After running close throughout the night in Virginia, Clinton pulled out the swing state that is home to her running mate, Senator Tim Kaine.

At 8:55 p.m. EST (0155 GMT on Wednesday), Clinton acknowledged a battle that was unexpectedly tight given her edge in opinion polls going into Election Day.

She tweeted: “This team has so much to be proud of. Whatever happens tonight, thank you for everything.”

As of 11:10 p.m. EST (0410 GMT on Wednesday), Trump had 215 electoral votes to Clinton’s 209, with U.S. television networks projecting the winner in 38 of the 50 states and the District of Columbia.

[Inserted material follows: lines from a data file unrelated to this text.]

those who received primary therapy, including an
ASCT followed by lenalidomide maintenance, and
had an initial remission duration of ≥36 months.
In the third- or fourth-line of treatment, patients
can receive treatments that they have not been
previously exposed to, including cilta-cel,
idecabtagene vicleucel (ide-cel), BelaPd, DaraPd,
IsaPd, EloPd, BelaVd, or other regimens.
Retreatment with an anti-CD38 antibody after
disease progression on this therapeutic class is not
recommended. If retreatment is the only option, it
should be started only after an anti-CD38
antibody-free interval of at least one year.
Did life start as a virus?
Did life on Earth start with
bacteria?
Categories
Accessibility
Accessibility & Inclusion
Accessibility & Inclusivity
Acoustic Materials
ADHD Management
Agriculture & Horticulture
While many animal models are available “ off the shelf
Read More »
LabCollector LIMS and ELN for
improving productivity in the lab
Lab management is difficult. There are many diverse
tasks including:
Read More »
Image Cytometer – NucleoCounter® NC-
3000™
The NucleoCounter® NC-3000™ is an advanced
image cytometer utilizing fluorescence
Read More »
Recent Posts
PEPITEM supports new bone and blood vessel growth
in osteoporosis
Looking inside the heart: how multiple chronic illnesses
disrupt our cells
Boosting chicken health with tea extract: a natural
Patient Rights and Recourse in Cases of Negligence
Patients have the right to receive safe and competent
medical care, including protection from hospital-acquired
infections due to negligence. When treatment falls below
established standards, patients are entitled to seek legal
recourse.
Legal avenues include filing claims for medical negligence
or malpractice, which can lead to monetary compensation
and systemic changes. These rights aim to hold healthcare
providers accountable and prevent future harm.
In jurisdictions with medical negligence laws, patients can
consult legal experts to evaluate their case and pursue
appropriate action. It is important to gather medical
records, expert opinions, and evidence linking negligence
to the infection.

Before Tuesday’s election, Clinton led Trump, 44 percent to 39 percent in the last Reuters/Ipsos national tracking poll. A Reuters/Ipsos States of the Nation poll gave her a 90 percent chance of defeating Trump and becoming the first woman elected U.S. president.

Also at stake on Tuesday was control of Congress. Television networks projected Republicans would retain control of the House of Representatives, where all 435 seats were up for grabs.

In the Senate, where Republicans were defending a slim four-seat majority, Democrats scored their first breakthrough in Illinois when Republican Senator Mark Kirk lost re-election. But Republicans Rob Portman in Ohio and Marco Rubio in Florida won high-profile Senate re-election fights.

In a presidential campaign that focused more on the character of the candidates than on policy, Clinton, 69, a former U.S. secretary of state, and Trump, 70, accused each other of being fundamentally unfit to lead the country.

Trump again raised the possibility on Tuesday of not accepting the election’s outcome, saying he had seen reports of voting irregularities. He gave few details and Reuters could not immediately verify the existence of such problems.

(Additional reporting by Steve Holland and Emily Stephenson in New York, Letitia Stein in St. Petersburg, Florida, Luciana Lopez in Miami, Colleen Jenkins in Winston-Salem and Kim Palmer in Ohio; Writing by John Whitesides; Editing by Howard Goller and Frances Kerry)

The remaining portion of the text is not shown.